Разумеется, сквозь переборки и палубные настилы ничего такого не было видно. Но я это чувствовал. Потом Кобыла всей своей тяжестью рухнула сверху вниз, чтобы передними копытами разбить палубу. Толчок был таким весомым, что я окончательно потерял равновесие и упал. И ударился головой. И все же ничего не почувствовал, никакой боли, даже от удара; был, может быть, уже мертвым, подумал я, Боже милосердный, позволь мне быть мертвым. Поскольку я чувствовал влагу, что-то клейко-сгустившееся на лбу. Может, мои очки разбились. Но еще и теплое ужасное струение по ногам. И как будто чудовищные, колоссальные руки трясли меня. Меня окликали, но издалека, через рупор, как я думал, – чтобы удержать здесь. Так что я все еще пытался ползти, уползти прочь, и мне даже удалось каким-то чудом перебраться через комингс ближайшей двери, которая была открыта, я уж не знаю почему. Оттуда веяло холодом. Воздухом, совершенно ледяным. Тем временем кто-то все продолжал меня тянуть, хотел этими титаническими руками оттащить назад. Тогда как все во мне думало: Прочь отсюда!
Пожалуйста, пожалуйста – прочь.
Как плачевно умирала моя бабушка. Она не могла обходиться без перегибов. Только поэтому отказывалась от морфия.

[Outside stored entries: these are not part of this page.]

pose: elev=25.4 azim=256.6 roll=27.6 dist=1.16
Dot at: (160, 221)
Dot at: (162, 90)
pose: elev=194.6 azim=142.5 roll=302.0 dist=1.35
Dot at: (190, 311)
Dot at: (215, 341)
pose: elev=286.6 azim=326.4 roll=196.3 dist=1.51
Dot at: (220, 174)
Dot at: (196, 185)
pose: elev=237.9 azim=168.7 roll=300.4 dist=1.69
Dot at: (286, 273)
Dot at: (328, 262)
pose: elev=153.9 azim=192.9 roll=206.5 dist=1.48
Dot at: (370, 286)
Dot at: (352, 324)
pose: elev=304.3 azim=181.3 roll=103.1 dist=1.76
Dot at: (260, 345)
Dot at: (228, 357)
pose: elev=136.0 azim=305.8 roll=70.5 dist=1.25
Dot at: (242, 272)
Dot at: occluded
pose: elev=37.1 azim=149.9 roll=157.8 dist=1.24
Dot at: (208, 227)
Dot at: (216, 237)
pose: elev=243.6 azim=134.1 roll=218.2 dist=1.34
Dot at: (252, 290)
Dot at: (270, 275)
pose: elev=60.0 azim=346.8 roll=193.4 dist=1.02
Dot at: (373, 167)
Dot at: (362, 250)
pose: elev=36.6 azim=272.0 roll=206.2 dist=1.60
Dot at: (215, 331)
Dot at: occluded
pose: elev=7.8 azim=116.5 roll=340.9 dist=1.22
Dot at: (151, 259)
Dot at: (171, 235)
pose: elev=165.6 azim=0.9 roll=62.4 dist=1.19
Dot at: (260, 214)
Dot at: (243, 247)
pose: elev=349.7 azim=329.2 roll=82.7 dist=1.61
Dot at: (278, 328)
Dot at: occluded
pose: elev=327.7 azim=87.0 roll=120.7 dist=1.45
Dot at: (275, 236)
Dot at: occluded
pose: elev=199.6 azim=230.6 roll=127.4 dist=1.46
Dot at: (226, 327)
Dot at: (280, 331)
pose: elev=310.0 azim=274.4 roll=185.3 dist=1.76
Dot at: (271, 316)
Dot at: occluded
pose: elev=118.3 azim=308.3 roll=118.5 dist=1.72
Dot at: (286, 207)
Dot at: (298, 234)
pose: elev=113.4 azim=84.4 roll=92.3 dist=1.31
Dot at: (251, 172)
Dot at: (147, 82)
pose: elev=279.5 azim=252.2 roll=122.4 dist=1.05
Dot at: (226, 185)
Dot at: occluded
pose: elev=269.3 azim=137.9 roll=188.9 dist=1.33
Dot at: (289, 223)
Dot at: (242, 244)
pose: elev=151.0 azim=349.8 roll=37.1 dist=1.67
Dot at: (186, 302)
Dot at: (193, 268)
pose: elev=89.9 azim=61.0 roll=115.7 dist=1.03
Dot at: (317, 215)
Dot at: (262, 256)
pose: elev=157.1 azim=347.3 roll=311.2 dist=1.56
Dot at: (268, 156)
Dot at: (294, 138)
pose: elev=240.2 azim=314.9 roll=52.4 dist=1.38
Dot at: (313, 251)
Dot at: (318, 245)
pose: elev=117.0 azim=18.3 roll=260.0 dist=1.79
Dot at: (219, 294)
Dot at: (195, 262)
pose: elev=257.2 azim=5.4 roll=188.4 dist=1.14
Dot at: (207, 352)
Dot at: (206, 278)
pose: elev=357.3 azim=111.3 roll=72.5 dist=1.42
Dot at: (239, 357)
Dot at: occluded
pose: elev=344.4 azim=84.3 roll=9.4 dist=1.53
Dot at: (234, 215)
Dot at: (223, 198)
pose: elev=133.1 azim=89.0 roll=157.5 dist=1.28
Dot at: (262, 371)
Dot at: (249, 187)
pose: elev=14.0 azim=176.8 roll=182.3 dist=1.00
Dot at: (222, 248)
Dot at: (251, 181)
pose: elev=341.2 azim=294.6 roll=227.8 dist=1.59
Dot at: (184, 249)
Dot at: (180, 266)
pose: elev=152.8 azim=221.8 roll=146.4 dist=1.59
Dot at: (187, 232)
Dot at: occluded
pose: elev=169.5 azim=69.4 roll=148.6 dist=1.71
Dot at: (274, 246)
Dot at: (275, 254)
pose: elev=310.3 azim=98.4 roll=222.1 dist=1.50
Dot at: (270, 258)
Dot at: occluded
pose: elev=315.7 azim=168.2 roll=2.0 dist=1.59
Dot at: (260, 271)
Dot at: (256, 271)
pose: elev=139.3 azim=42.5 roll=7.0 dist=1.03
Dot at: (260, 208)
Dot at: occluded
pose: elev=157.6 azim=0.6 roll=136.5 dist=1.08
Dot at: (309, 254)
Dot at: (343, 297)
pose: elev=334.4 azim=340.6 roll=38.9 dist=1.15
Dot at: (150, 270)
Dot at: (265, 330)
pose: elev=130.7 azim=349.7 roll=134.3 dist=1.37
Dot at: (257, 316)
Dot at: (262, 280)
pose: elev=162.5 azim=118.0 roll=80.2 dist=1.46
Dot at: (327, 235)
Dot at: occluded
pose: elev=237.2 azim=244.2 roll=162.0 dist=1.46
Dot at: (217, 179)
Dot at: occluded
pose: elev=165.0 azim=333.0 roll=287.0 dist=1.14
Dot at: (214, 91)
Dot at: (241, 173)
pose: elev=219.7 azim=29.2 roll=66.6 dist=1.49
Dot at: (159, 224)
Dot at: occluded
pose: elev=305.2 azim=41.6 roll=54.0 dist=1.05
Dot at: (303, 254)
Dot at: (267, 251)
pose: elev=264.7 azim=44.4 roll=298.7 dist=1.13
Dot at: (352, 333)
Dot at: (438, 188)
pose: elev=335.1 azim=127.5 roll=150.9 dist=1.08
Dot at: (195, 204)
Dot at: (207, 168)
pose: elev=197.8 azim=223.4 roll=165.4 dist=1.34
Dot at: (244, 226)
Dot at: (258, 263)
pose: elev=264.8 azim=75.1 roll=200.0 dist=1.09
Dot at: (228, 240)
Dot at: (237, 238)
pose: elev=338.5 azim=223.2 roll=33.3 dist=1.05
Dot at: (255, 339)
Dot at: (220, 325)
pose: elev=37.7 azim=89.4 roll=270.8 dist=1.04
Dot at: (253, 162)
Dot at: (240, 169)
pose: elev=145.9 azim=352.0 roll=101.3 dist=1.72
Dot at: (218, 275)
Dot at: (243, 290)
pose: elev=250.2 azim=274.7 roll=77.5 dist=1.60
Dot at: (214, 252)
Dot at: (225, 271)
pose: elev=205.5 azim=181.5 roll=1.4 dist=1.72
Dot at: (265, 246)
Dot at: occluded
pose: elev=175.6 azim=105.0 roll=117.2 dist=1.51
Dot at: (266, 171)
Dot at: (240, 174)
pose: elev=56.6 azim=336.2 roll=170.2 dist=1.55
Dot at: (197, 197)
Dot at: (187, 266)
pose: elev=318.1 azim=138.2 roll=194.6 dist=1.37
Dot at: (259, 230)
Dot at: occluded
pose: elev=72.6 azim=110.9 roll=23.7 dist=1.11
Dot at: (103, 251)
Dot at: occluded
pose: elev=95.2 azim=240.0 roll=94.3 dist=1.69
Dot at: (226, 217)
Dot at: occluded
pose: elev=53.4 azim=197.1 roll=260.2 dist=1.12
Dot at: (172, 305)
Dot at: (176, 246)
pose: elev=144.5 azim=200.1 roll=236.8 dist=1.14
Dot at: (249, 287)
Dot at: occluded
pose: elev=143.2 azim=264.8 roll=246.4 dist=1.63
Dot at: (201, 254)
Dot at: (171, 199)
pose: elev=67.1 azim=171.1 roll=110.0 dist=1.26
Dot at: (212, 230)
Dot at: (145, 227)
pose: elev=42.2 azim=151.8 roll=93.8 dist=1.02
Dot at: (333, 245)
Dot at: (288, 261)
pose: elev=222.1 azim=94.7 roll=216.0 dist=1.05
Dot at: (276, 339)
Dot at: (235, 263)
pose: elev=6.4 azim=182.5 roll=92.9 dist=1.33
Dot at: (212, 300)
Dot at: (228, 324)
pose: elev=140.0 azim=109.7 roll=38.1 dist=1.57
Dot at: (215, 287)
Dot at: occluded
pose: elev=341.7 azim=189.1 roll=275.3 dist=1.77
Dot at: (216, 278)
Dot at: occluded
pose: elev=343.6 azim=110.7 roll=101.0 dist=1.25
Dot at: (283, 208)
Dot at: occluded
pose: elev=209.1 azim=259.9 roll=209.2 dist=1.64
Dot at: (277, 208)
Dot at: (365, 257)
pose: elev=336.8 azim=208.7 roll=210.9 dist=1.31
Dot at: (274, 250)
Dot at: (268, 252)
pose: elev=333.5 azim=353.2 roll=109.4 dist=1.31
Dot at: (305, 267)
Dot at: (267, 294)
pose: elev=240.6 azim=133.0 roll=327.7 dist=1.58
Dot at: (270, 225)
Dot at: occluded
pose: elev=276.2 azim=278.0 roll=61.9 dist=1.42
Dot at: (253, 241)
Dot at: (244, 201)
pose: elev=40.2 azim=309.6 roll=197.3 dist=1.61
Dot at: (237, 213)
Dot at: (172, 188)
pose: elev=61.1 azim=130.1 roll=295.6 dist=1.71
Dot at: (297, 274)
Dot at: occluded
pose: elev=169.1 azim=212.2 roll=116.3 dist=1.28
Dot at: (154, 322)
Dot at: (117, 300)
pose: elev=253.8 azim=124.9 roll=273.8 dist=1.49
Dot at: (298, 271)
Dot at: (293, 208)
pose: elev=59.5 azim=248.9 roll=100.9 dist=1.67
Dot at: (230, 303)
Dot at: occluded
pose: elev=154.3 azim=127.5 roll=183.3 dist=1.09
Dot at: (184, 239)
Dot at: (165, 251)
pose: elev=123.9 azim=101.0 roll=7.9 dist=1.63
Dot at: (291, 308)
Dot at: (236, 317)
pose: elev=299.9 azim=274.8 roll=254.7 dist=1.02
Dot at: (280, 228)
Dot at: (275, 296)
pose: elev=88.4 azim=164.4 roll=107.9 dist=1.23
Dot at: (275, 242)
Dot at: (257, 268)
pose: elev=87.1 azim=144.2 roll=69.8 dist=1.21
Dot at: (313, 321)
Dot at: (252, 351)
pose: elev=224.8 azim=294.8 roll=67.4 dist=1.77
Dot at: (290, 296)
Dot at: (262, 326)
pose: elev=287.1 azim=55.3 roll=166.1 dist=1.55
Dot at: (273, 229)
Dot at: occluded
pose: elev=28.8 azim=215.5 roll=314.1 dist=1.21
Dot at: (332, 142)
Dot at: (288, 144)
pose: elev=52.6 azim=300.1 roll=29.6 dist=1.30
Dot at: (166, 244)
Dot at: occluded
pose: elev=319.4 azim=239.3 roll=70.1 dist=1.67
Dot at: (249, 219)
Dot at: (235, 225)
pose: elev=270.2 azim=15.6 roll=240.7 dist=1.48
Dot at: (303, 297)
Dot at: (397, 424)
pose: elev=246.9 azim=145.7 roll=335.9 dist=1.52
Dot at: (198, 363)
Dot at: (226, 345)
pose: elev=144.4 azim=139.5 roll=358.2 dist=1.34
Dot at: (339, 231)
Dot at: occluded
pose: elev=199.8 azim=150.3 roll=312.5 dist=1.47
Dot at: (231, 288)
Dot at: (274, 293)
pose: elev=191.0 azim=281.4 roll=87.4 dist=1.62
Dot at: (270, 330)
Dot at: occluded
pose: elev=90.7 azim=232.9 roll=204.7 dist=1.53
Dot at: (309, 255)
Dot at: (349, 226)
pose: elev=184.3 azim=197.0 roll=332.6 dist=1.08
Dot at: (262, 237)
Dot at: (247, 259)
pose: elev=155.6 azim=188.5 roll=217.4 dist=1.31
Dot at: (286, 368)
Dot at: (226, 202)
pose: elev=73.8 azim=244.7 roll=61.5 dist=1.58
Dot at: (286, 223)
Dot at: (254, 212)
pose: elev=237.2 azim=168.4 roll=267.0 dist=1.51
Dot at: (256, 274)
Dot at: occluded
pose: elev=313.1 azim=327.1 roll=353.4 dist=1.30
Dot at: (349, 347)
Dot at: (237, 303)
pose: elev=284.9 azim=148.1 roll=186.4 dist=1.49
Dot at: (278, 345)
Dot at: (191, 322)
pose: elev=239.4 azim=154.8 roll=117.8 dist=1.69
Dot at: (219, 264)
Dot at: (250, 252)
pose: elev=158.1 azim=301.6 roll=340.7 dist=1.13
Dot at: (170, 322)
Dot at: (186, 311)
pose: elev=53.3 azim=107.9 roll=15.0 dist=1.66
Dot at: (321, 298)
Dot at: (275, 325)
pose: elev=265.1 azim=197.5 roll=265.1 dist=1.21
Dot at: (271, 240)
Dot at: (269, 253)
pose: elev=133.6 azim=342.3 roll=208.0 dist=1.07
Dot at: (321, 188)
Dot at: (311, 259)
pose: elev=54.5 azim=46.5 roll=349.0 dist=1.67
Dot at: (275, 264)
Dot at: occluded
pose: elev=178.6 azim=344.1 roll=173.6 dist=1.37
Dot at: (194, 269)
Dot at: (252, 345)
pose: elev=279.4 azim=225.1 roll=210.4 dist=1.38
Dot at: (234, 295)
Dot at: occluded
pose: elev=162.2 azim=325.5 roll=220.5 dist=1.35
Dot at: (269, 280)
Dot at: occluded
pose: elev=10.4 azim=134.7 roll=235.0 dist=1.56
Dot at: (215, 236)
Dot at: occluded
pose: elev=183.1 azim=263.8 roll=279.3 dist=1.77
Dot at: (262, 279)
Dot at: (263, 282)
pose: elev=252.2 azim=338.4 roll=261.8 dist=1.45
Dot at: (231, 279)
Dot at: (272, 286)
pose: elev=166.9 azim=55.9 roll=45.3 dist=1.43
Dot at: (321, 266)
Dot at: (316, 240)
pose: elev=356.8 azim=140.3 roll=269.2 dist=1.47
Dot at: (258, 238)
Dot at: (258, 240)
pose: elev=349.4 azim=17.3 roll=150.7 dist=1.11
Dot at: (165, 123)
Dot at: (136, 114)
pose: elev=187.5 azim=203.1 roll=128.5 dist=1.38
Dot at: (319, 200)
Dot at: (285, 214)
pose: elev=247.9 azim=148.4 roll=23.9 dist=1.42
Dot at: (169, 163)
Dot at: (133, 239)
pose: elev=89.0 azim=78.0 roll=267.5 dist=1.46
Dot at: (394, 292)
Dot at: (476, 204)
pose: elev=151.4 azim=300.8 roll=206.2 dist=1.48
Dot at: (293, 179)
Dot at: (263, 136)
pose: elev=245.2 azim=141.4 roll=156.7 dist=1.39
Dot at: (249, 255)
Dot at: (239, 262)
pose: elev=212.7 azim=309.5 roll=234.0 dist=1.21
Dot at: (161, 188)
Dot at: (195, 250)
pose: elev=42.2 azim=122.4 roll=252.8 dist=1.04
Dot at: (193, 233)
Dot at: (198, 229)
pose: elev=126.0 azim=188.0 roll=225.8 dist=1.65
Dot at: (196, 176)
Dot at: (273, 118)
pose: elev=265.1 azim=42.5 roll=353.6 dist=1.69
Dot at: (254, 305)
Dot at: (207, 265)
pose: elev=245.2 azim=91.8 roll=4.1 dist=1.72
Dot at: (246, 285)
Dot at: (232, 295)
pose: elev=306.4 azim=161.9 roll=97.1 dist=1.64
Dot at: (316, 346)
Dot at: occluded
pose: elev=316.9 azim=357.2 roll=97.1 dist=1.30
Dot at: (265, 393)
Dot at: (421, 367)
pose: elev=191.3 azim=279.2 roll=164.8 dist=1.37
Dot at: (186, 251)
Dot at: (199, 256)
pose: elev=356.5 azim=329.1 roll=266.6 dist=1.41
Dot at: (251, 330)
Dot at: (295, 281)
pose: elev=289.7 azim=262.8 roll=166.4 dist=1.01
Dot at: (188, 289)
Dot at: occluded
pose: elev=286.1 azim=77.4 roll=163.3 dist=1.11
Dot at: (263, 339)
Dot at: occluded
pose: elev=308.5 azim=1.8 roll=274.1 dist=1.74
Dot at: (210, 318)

Корчилась от боли, эта суровая женщина, но еще и теперь, подыхая, наслаждалась преувеличениями, перегибами. Она ведь не плакала. Не пикнула даже. Это
И как умирала мать, которая тоже не кричала. Она только неотрывно смотрела на стену. Все-таки однажды, в один из последних моментов бодрствования, она кое-что сказала мне. Я сидел рядом с ней в хосписе, чего я, однако, не хотел – не хотел сопровождать ее в смерть. Что общего было у меня, русского ребенка, с этой женщиной? Как она взглянула на меня и шепнула что-то, и в первый раз – думаю, в самый первый раз – взяла мою руку. И за нее притянула меня к себе, хотя была очень слаба, – почти к своим губам. Чтобы прошептать такую вот ложь: «Тебя я всегда любила. Никого другого, только тебя».
Это было настолько отвратительно, что я тотчас вырвался и покинул комнату. Больше я мать не видел. Позаботиться обо всем пришлось Петре – о мертвом теле и о необходимых бумагах. Я и на ее похороны не пошел, забыл даже год – 1988-й, 1989-й. Совершенно без разницы. Но об одном я всегда думал, сделал это уроком для себя: Так умереть, как они обе? Лучше я приму яд. Лучше брошусь под поезд. И вот теперь проснулся в корабельном госпитале, где уже заранее охладили одну из камер, куда меня запрячут, когда все будет позади.
Камер четыре, поскольку для маджонга требуются четыре игрока. Без них воробьиная игра – всего лишь пасьянс из ста сорока четырех костей. Но это еще и воробьи. К такому никто не готов, как и к тому, что результатом насилия может быть только ложь, снова и снова ложь. Нам, следующим, не остается ничего другого, как ради самозащиты продолжать лгать. И заходить в этом все дальше и дальше: за пределы нашей жизни, в жизнь грядущую.
И так во веки веков.
Воробьиноперьевая древесина, воробышковоперьевая древесина.
Фейноласточкиноперьевая древесина.
Есть времена года, которые не годятся для умирания. Осень, к примеру. Хотя я слышал, что очень многие люди такие попытки предпринимают.
Нет, ты меня неправильно поняла.
Тогда как уйти ранним летом – это как если бы чья-то правая рука еще какое-то время укачивала тебя на ладони. Чтобы успокоить, может быть, и чтобы кончики пальцев левой руки тебя немножко погладили. Так, что ты от этого уже почти засыпаешь и уже не видишь в происходящем плохого. А даже
Для него это действительно так и было, вспомнил я. То есть я вспомнил, что в самом начале нашей дружбы мсье Байун мне это сказал. Потому-то корабельный госпиталь и был сейчас для меня опасен. А не потому, что, как выразился доктор Бьернсон, третьего сердечного приступа я не переживу. Я в любом случае уже и того не понимал, чтó понадобилось директору отеля в госпитале, пусть даже и корабельном. Какую важность он на себя напустил! Он, может, и отвечает за мою каюту, и может распоряжаться Татьяной и всеми ее коллегами – но уж наверняка не больными. Он даже о здешних приборах ни малейшего понятия не имеет.